課題:
A. バーチャルオフィス利用者への調査の引用文では、満足度の質問に『とても満足している』と答えた人は何パーセントでしたか。
B. バーチャルオフィス利用者への調査の引用文から、「では皆さんは、どうしてそれほ」から「36.8%)』と続きました。」までを一字も変えずに抜き出してください。
C. バーチャルオフィス利用者への調査の引用文を、最後の文の後から書き継いでください。

引用文:
++++++++++

ここからは、実際にバーチャルオフィスを利用した皆さんが、どのような印象を持たれたのかについて伺っていきたいと思います。
「バーチャルオフィスを使ってみて満足度はどのくらいでしたか?」と質問したところ、9割近くの方が『とても満足している(20.2%)』『ある程度満足している(67.7%)』と回答しました。
『ある程度満足』が6割をはるかに超えているのも印象的ですが、2割以上の方が『とても満足』と強い満足感を示しているのもまた印象的です。
実際に利用された方にとってバーチャルオフィスは、かなり満足度の高いサービスと思えたようです。
では皆さんは、どうしてそれほどまでにバーチャルオフィスに満足されたのでしょうか。満足感の理由となるメリットについてもお聞きしました。
「バーチャルオフィスならではのメリットとは何だと思いますか?(上位3つまで)」と質問したところ、『通常のオフィスをレンタルするよりも料金が格安(59.1%)』と回答した方が最も多く、次いで『極限までムダな出費を抑えることができる(43.4%)』『手続きが楽で利用開始までがスムーズなこと(36.8%)』と続きました。
やはり、費用に関する回答が多く集まる結果となりました。
その一方で、手続きの簡単さや便利さを評価する声も目立ちます。
また「極限までムダな出費を抑える」という回答については、コスト面でのメリットと共に、時間/期間の自由度が高い点も評価しているのかもしれませんね。
バーチャルオフィスのデメリットとは?不満を感じた点も調査解明!
ここまでは、バーチャルオフィスのメリットについて、主に伺ってきました。

++++++++++

元データ:
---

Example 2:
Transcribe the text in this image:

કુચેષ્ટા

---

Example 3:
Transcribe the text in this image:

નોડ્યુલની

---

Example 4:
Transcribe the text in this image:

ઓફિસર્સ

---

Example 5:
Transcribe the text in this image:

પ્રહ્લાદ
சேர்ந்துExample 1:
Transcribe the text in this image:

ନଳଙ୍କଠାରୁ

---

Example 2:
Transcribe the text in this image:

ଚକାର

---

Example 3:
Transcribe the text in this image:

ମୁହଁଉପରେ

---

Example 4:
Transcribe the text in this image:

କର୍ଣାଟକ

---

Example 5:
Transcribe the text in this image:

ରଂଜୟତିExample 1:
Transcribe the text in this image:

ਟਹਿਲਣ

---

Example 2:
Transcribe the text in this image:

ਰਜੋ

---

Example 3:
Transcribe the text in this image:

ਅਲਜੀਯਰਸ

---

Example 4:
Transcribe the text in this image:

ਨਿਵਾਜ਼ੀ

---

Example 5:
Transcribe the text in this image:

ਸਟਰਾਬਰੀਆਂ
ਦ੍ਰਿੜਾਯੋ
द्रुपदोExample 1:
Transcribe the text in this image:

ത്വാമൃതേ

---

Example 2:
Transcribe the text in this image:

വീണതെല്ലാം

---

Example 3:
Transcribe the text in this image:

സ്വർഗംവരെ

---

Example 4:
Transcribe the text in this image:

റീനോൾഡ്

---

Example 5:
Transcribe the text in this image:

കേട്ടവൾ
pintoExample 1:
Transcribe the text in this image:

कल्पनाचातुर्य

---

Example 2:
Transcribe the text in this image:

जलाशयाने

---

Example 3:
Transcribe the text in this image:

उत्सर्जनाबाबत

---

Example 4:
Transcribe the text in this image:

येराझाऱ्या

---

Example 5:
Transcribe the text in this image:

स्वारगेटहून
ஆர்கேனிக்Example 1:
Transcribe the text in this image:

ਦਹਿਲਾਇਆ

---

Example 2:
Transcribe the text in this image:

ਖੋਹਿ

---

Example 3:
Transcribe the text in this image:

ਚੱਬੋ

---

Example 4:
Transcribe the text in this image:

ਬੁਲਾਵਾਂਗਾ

++++++++++

課題の結果:
A. 20.2%です。

B.
では皆さんは、どうしてそれほどまでにバーチャルオフィスに満足されたのでしょうか。満足感の理由となるメリットについてもお聞きしました。
「バーチャルオフィスならではのメリットとは何だと思いますか?(上位3つまで)」と質問したところ、『通常のオフィスをレンタルするよりも料金が格安(59.1%)』と回答した方が最も多く、次いで『極限までムダな出費を抑えることができる(43.4%)』『手続きが楽で利用開始までがスムーズなこと(36.8%)』と続きました。

C.
しかしながら、バーチャルオフィスはメリットしかないとも限りませんよね。
ここからは、一転してバーチャルオフィスのデメリットについてもお聞きしていこうと思います。
「バーチャルオフィスのどんな点にデメリットを感じましたか?(上位3つまで)」と質問したところ、『住所を調査するとバーチャルオフィスだと知られることがある(40.9%)』と回答した方が最も多く、次いで『融資や開業の条件が満たせないことがある(34.4%)』と続きました。
バーチャルオフィスを利用していることを取引先が知り、その点を気にしても、利用する当事者が納得していれば根本的には問題はないという話ではあります。
またコロナ禍以降は、現実のオフィスがそもそも持つ課題や問題点も検討されるようになりました。
しかし現状としてはやはり、「バーチャル」が理解を得にくい局面も少なくないようです。
不満や不便だと思った点については、もう少し具体的にお聞きしました。
- 提供業者によって料金が違う(20代/女性/大阪府)
- イメージが定着していない、相手企業に説明する手間がある(30代/女性/東京都)
- バーチャルと指摘されることがある(40代/男性/栃木県)
- 少し手続きが面倒(40代/男性/東京都)
- オプションが高い(50代/男性/大阪府)
バーチャルへの理解/イメージから生じる対応に、不便さを感じる声が目立ちます。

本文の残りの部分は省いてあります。